• Passage:
----------------------------------------
Wemlinger’s military background lends authenticity to the legal procedures, chain-of-command dynamics, and bureaucratic tensions that drive much of the narrative. The novel moves rapidly between investigations, courtroom confrontations, political reform, and personal milestones, but its treatment of trauma often lacks the emotional depth readers may expect. Rebecca is raped, becomes pregnant, and undergoes systemic betrayal alongside years of fallout, yet the narrative rarely lingers within those experiences, choosing rapid pacing and a pileup of life-altering events over a deeper exploration into the psychological complexity of Rebecca’s experiences. That choice keeps the novel suspenseful, if emotionally abrupt.
----------------------------------------
• Request: Transcribe the novel review word for word, everything from "Wemlinger’s military background" down to "if emotionally abrupt.".

• Material:
----------------------------------------
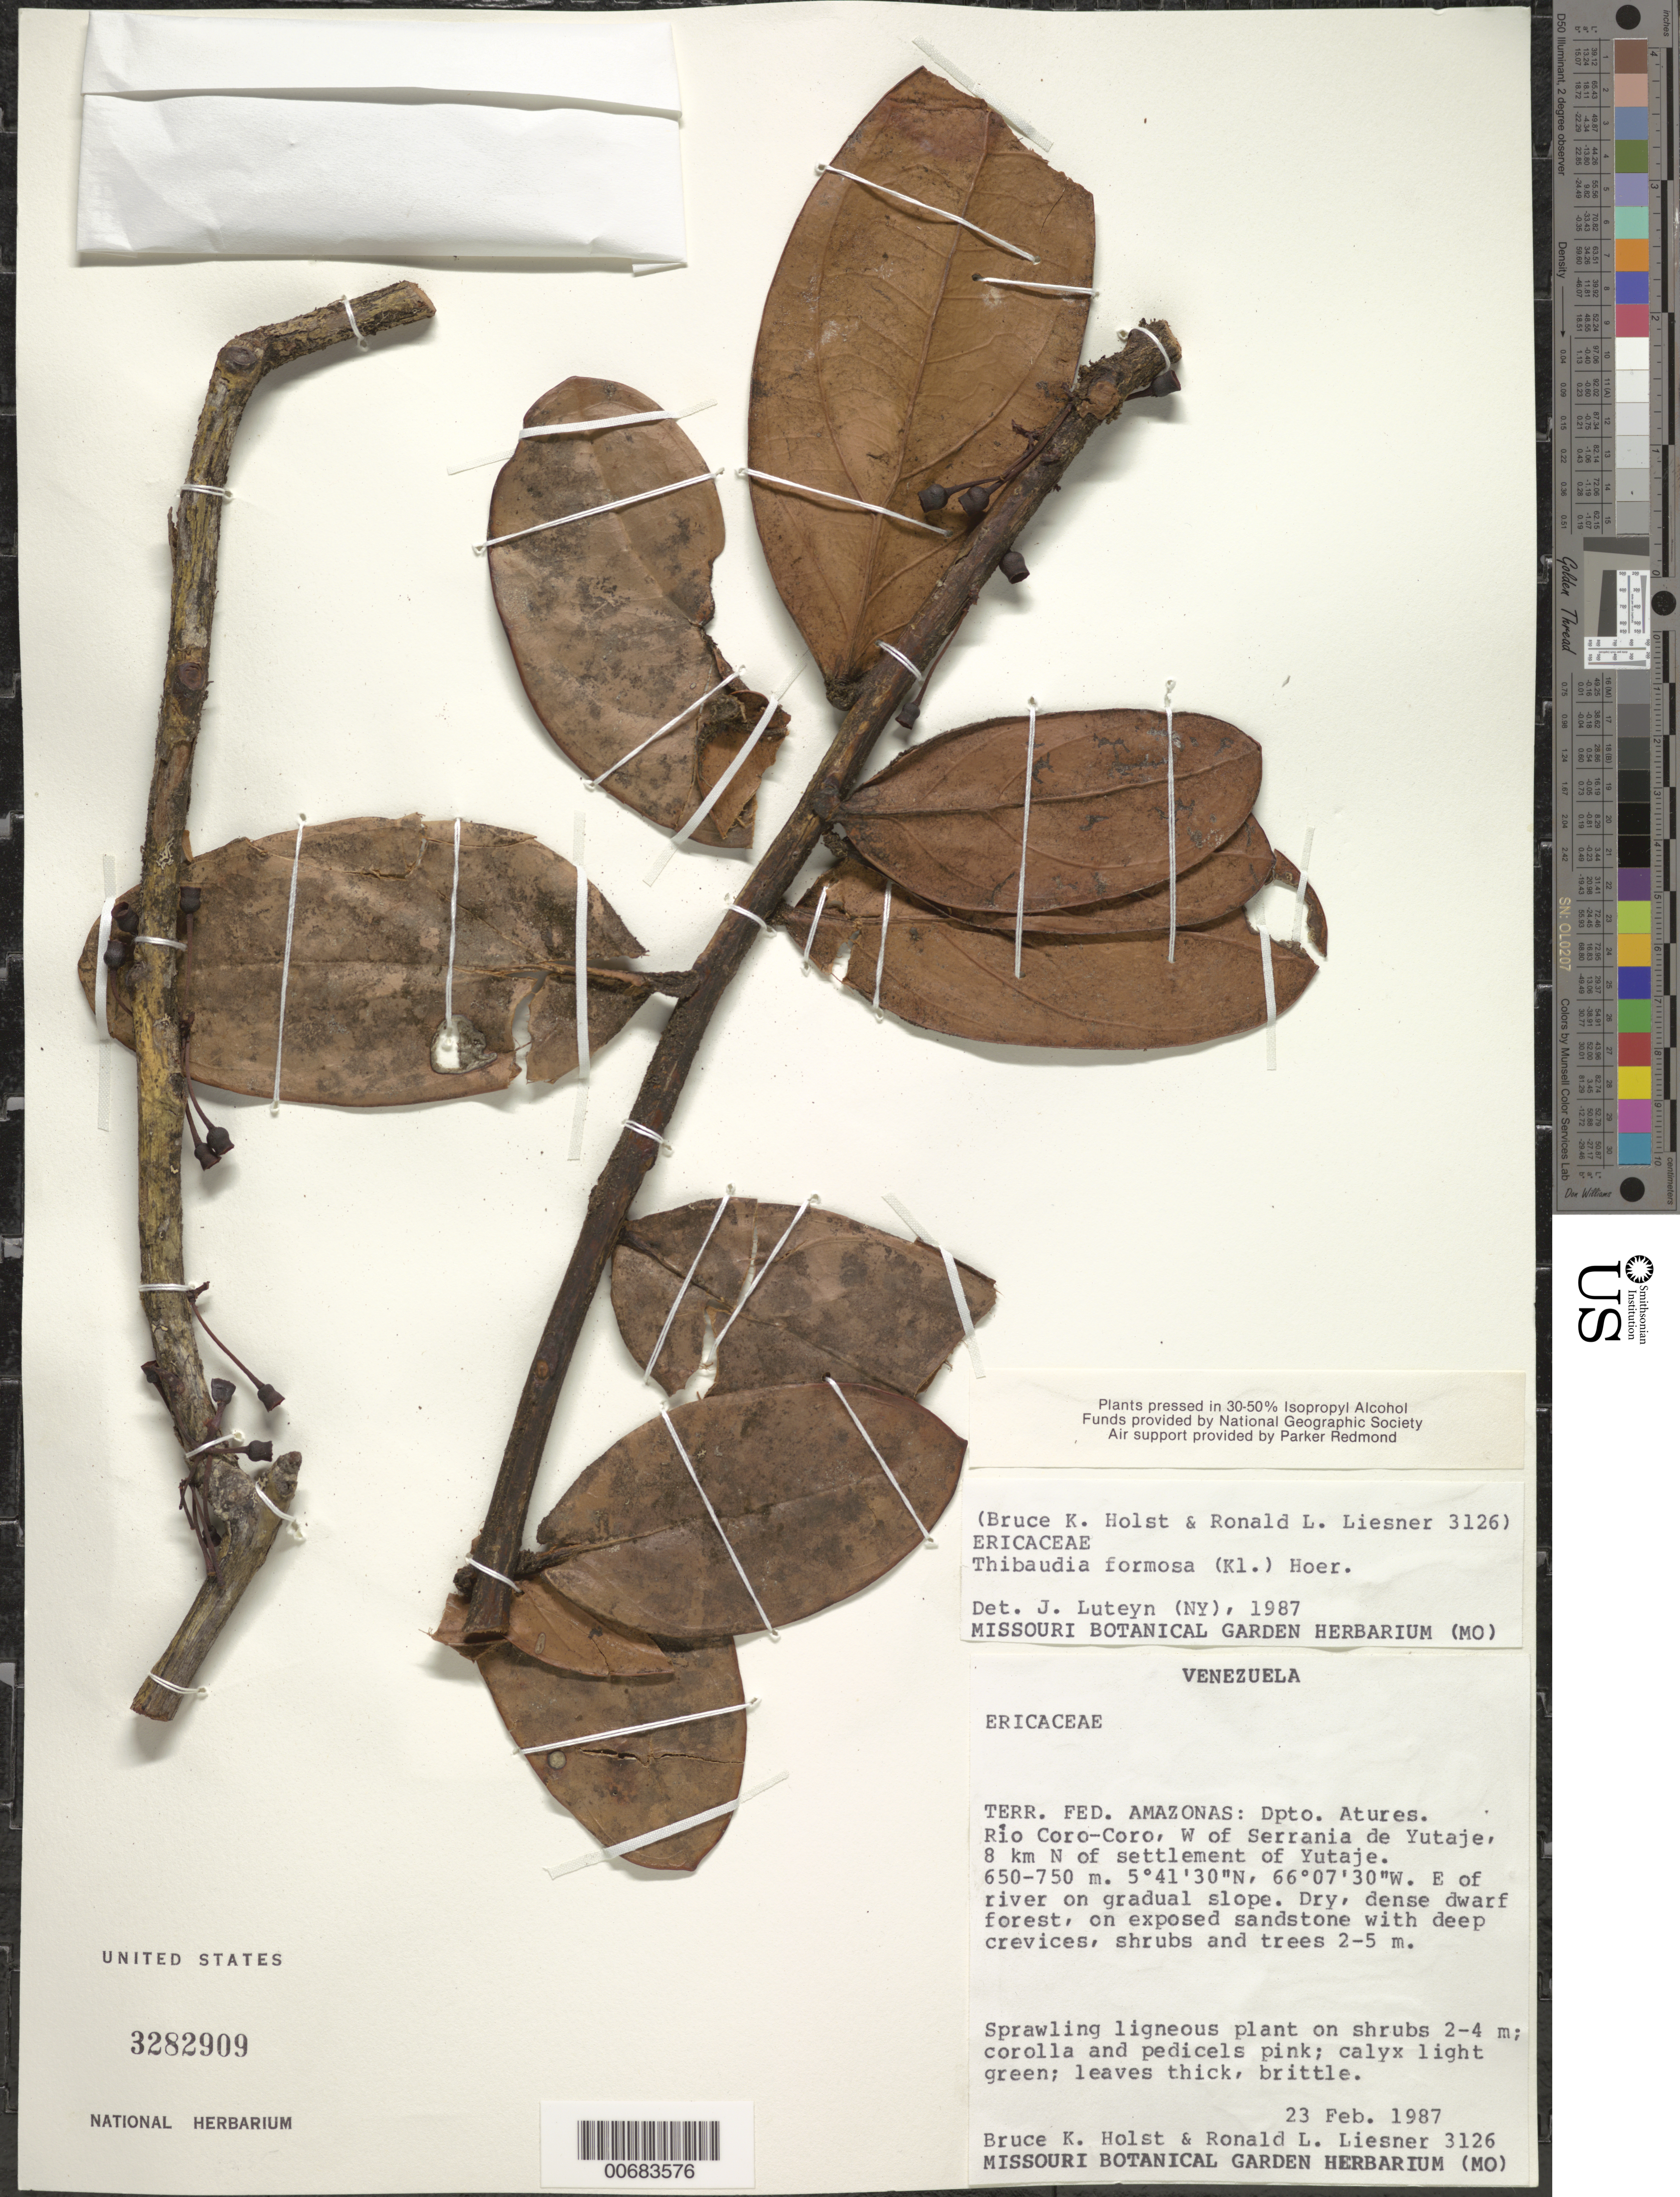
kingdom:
----------------------------------------
• Written answer:
Wemlinger’s military background lends authenticity to the legal procedures, chain-of-command dynamics, and bureaucratic tensions that drive much of the narrative. The novel moves rapidly between investigations, courtroom confrontations, political reform, and personal milestones, but its treatment of trauma often lacks the emotional depth readers may expect. Rebecca is raped, becomes pregnant, and undergoes systemic betrayal alongside years of fallout, yet the narrative rarely lingers within those experiences, choosing rapid pacing and a pileup of life-altering events over a deeper exploration into the psychological complexity of Rebecca’s experiences. That choice keeps the novel suspenseful, if emotionally abrupt.